■ **WORK TO BE COMPLETED**
Repeat the records below exactly as they appear, leaving out any pictures.

(Page-level text extractions)
________
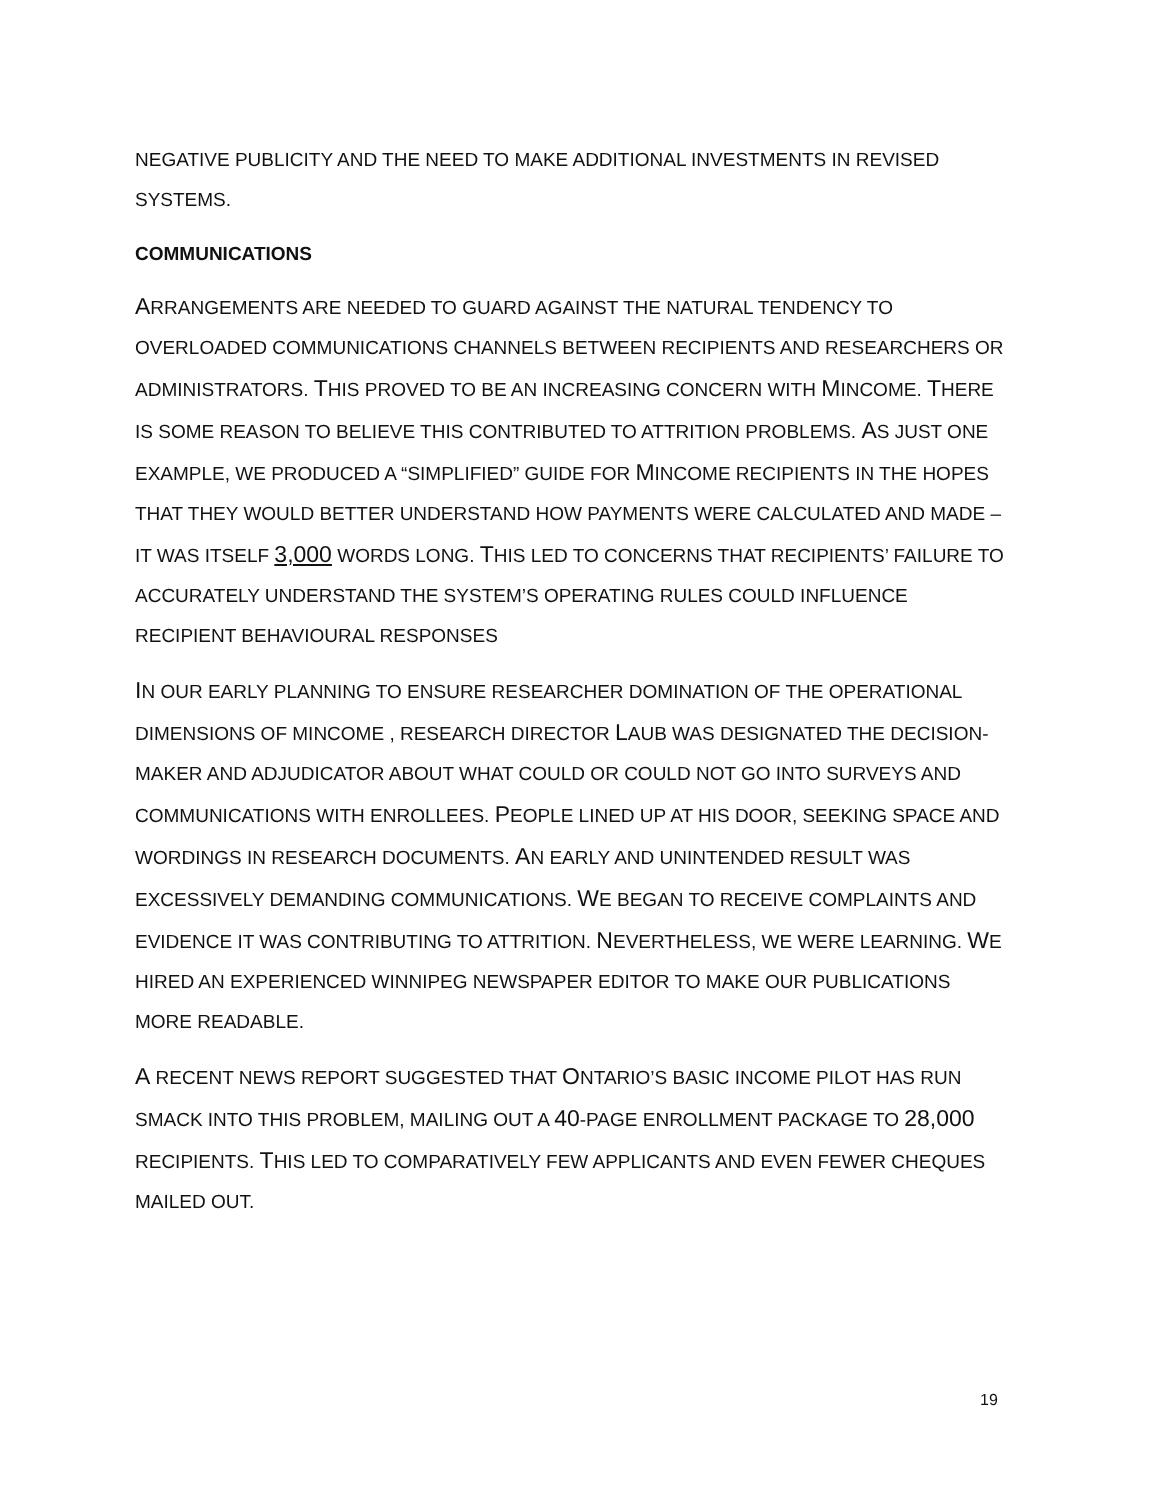NEGATIVE PUBLICITY AND THE NEED TO MAKE ADDITIONAL INVESTMENTS IN REVISED SYSTEMS.
COMMUNICATIONS
ARRANGEMENTS ARE NEEDED TO GUARD AGAINST THE NATURAL TENDENCY TO OVERLOADED COMMUNICATIONS CHANNELS BETWEEN RECIPIENTS AND RESEARCHERS OR ADMINISTRATORS. THIS PROVED TO BE AN INCREASING CONCERN WITH MINCOME. THERE IS SOME REASON TO BELIEVE THIS CONTRIBUTED TO ATTRITION PROBLEMS. AS JUST ONE EXAMPLE, WE PRODUCED A “SIMPLIFIED” GUIDE FOR MINCOME RECIPIENTS IN THE HOPES THAT THEY WOULD BETTER UNDERSTAND HOW PAYMENTS WERE CALCULATED AND MADE – IT WAS ITSELF 3,000 WORDS LONG. THIS LED TO CONCERNS THAT RECIPIENTS’ FAILURE TO ACCURATELY UNDERSTAND THE SYSTEM’S OPERATING RULES COULD INFLUENCE RECIPIENT BEHAVIOURAL RESPONSES
IN OUR EARLY PLANNING TO ENSURE RESEARCHER DOMINATION OF THE OPERATIONAL DIMENSIONS OF MINCOME , RESEARCH DIRECTOR LAUB WAS DESIGNATED THE DECISION-MAKER AND ADJUDICATOR ABOUT WHAT COULD OR COULD NOT GO INTO SURVEYS AND COMMUNICATIONS WITH ENROLLEES. PEOPLE LINED UP AT HIS DOOR, SEEKING SPACE AND WORDINGS IN RESEARCH DOCUMENTS. AN EARLY AND UNINTENDED RESULT WAS EXCESSIVELY DEMANDING COMMUNICATIONS. WE BEGAN TO RECEIVE COMPLAINTS AND EVIDENCE IT WAS CONTRIBUTING TO ATTRITION. NEVERTHELESS, WE WERE LEARNING. WE HIRED AN EXPERIENCED WINNIPEG NEWSPAPER EDITOR TO MAKE OUR PUBLICATIONS MORE READABLE.
A RECENT NEWS REPORT SUGGESTED THAT ONTARIO’S BASIC INCOME PILOT HAS RUN SMACK INTO THIS PROBLEM, MAILING OUT A 40-PAGE ENROLLMENT PACKAGE TO 28,000 RECIPIENTS. THIS LED TO COMPARATIVELY FEW APPLICANTS AND EVEN FEWER CHEQUES MAILED OUT.
19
________
■ **RESULT OF THIS TASK**
NEGATIVE PUBLICITY AND THE NEED TO MAKE ADDITIONAL INVESTMENTS IN REVISED SYSTEMS.
COMMUNICATIONS
ARRANGEMENTS ARE NEEDED TO GUARD AGAINST THE NATURAL TENDENCY TO OVERLOADED COMMUNICATIONS CHANNELS BETWEEN RECIPIENTS AND RESEARCHERS OR ADMINISTRATORS. THIS PROVED TO BE AN INCREASING CONCERN WITH MINCOME. THERE IS SOME REASON TO BELIEVE THIS CONTRIBUTED TO ATTRITION PROBLEMS. AS JUST ONE EXAMPLE, WE PRODUCED A “SIMPLIFIED” GUIDE FOR MINCOME RECIPIENTS IN THE HOPES THAT THEY WOULD BETTER UNDERSTAND HOW PAYMENTS WERE CALCULATED AND MADE – IT WAS ITSELF 3,000 WORDS LONG. THIS LED TO CONCERNS THAT RECIPIENTS’ FAILURE TO ACCURATELY UNDERSTAND THE SYSTEM’S OPERATING RULES COULD INFLUENCE RECIPIENT BEHAVIOURAL RESPONSES
IN OUR EARLY PLANNING TO ENSURE RESEARCHER DOMINATION OF THE OPERATIONAL DIMENSIONS OF MINCOME , RESEARCH DIRECTOR LAUB WAS DESIGNATED THE DECISION-MAKER AND ADJUDICATOR ABOUT WHAT COULD OR COULD NOT GO INTO SURVEYS AND COMMUNICATIONS WITH ENROLLEES. PEOPLE LINED UP AT HIS DOOR, SEEKING SPACE AND WORDINGS IN RESEARCH DOCUMENTS. AN EARLY AND UNINTENDED RESULT WAS EXCESSIVELY DEMANDING COMMUNICATIONS. WE BEGAN TO RECEIVE COMPLAINTS AND EVIDENCE IT WAS CONTRIBUTING TO ATTRITION. NEVERTHELESS, WE WERE LEARNING. WE HIRED AN EXPERIENCED WINNIPEG NEWSPAPER EDITOR TO MAKE OUR PUBLICATIONS MORE READABLE.
A RECENT NEWS REPORT SUGGESTED THAT ONTARIO’S BASIC INCOME PILOT HAS RUN SMACK INTO THIS PROBLEM, MAILING OUT A 40-PAGE ENROLLMENT PACKAGE TO 28,000 RECIPIENTS. THIS LED TO COMPARATIVELY FEW APPLICANTS AND EVEN FEWER CHEQUES MAILED OUT.
19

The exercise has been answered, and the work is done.